La atención primaria de la salud

Un informe de una especialista mostró serios desajustes en la cobertura y en la calidad.

11 Noviembre 2003
La salud pública constituye uno de los aspectos más críticos de la realidad provincial de los últimos años. Las muertes de niños, víctimas de la desnutrición, desnudaron no sólo la grave situación socio económica, sino también la ineficacia del sistema sanitario y la falta de políticas para brindar una solución global a la problemática y que permitieran disminuir los altos índices de mortalidad infantil.
En el marco de las Jornadas de la Asociación Argentina de Estudios de Población, que se realizaron este fin de semana en Tafí del Valle, la médica sanitarista Elsa Moreno, galardonada por la Organización Mundial de la Salud, presentó un trabajo sobre morbilidad y mortalidad materno infantil en Tucumán entre 1990 y 2001. La investigación de los servicios de atención primaria -base del estudio- mostró serios desajustes en la cobertura y en la calidad. El informe señala que debido a los serios problemas de estructura, proceso y resultados verificados en la evaluación de los centros de salud del sistema, los servicios no están contribuyendo a mejorar los indicadores de salud materno infantil.Las cinco primeras causas de mortalidad infantil en menos de un año -destaca el trabajo- son las perinatales, las malformaciones congénitas, causas externas, infecciones respiratorias agudas y otras dolencias respiratorias. Estas son reductibles en un 58%, en el caso de las neonatales, y en un 61%, en las posneonatales.
El estudio señala que en los centros de atención primaria, los recursos disponibles para el control de las embarazadas pueden calificarse como críticos, de manera que resulta imposible llegar a aceptables coberturas, aun con estrategias de supervisión.
Se indica asimismo que la supervisión que se realiza en los servicios atiende más los aspectos administrativos que la calidad de la atención y esta está centrada en la respuesta a la demanda por patología, y se desatienden las actividades de promoción y de prevención. En lo que respecta a los horarios, la organización de los servicios parece responder más a los intereses de los prestadores que a los de los usuarios.

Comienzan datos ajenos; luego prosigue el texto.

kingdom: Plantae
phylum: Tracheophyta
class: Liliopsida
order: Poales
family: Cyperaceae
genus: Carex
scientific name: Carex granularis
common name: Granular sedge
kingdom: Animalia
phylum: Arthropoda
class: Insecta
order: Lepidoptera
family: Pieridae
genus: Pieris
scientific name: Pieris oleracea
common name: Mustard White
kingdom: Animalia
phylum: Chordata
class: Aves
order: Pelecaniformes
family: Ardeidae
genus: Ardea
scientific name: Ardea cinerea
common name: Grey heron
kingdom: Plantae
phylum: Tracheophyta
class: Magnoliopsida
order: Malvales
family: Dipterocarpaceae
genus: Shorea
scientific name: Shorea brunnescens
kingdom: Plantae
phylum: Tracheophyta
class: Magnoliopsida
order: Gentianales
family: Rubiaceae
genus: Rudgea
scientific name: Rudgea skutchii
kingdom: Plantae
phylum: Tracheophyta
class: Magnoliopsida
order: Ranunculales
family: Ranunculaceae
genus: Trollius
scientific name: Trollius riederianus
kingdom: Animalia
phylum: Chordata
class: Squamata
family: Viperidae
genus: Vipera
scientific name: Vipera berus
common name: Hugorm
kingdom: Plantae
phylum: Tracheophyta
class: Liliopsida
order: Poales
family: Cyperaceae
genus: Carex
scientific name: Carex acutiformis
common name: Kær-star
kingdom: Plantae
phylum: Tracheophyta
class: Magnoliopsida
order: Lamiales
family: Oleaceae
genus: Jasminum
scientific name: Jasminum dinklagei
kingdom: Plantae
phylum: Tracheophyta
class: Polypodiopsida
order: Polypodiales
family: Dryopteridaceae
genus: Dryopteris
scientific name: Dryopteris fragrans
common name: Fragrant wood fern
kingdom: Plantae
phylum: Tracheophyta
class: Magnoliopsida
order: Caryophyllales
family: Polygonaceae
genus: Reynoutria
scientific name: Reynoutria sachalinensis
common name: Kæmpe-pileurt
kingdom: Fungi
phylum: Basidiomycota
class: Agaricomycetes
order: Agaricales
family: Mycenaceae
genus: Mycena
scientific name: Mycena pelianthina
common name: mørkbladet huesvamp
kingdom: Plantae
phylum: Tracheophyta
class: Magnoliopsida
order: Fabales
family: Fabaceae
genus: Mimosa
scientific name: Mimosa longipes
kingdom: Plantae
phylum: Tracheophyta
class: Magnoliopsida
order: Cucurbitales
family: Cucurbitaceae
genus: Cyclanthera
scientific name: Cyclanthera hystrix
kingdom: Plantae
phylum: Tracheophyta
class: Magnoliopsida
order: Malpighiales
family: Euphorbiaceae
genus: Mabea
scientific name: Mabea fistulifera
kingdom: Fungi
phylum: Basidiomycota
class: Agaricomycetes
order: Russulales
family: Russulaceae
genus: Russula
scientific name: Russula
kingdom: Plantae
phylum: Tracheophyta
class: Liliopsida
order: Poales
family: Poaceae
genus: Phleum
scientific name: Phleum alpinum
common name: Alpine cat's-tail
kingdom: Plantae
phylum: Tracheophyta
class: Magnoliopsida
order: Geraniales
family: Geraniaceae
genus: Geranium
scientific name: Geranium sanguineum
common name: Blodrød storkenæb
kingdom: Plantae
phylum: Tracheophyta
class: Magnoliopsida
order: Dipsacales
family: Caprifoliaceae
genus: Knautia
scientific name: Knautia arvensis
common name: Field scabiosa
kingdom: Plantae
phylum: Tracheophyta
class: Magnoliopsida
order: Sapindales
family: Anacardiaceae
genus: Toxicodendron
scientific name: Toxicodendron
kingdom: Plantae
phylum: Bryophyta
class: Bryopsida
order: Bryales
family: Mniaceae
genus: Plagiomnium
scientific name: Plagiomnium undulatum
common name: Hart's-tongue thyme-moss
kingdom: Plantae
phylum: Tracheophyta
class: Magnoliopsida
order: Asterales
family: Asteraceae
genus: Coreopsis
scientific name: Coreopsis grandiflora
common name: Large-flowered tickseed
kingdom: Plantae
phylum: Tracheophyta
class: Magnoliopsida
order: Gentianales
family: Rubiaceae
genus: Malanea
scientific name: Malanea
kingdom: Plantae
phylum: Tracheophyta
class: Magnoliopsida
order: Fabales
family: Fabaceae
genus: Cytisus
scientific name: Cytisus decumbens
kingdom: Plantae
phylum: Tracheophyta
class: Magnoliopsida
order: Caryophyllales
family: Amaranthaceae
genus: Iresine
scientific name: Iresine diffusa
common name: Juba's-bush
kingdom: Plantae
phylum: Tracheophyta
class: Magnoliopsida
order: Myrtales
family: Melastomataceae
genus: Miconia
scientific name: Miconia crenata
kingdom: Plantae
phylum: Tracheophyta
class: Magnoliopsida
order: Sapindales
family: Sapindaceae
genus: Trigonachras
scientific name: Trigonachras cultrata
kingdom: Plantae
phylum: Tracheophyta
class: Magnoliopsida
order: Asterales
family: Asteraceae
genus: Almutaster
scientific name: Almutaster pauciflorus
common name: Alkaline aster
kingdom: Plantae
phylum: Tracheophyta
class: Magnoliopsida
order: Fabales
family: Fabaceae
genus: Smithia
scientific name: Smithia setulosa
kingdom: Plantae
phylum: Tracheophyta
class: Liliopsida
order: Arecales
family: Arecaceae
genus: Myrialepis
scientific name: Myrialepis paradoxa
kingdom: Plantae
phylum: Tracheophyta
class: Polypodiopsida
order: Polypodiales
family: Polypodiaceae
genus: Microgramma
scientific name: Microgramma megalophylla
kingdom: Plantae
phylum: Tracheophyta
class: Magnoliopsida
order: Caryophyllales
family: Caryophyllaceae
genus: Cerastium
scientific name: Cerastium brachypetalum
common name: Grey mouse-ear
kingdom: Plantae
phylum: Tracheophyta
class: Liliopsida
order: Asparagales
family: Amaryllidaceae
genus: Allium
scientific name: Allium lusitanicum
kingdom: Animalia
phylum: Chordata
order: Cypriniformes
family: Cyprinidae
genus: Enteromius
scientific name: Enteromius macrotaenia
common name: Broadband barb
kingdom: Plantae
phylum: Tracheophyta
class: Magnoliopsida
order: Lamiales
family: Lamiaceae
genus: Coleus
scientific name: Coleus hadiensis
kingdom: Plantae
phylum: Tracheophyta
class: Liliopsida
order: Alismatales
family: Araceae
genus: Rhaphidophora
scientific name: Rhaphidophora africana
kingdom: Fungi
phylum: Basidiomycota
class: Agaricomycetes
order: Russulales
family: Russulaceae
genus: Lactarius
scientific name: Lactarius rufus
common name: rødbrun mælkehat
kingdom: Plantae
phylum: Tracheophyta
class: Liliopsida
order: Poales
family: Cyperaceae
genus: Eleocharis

Si bien la población manifestó en muchos casos estar satisfecha con la atención que se brinda -sobre todo en la relación con el personal-, en todos los centros se notó la ausencia de actividades de participación activa de la comunidad, indica el trabajo.
La especialista afirma que si no se comienza a trabajar desde el centro de atención primaria con la familia, yendo a donde están los problemas, nada va a cambiar. Hay que aumentar los agentes sanitarios. En los centros hay remedios, leche, antibióticos; pero de ahí a que estén al servicio de la gente, hay una distancia. Los servicios están atiborrados y la gente tiene que ir a buscar un buen control prenatal, la vigilancia del crecimiento, la vacuna. Porque después ya es tarde.
Sería más que auspicioso si desde el Ministerio de Salud se convocara a los expertos tucumanos en esa área tan vital para la sociedad -muchos de los cuales gozan de reconocimiento nacional e internacional- para diseñar una política sanitaria que sea no sólo efectiva, sino también que perdure y sobrepase inclusive a los próximos gobiernos, como sucedió en la provincia de Neuquén, donde en la década del 70 se combinaron acciones del área social con un fuerte impulso en la atención primaria y se consiguió un notable descenso de la mortalidad materno infantil. Esa política sanitaria se mantiene desde entonces en esa provincia.
Cada gestión de gobierno que asume se caracteriza por realizar grandes anuncios sobre lo que hará en las diversas áreas. Sería bueno que la actual cumpla con las promesas por el bienestar de todos los tucumanos.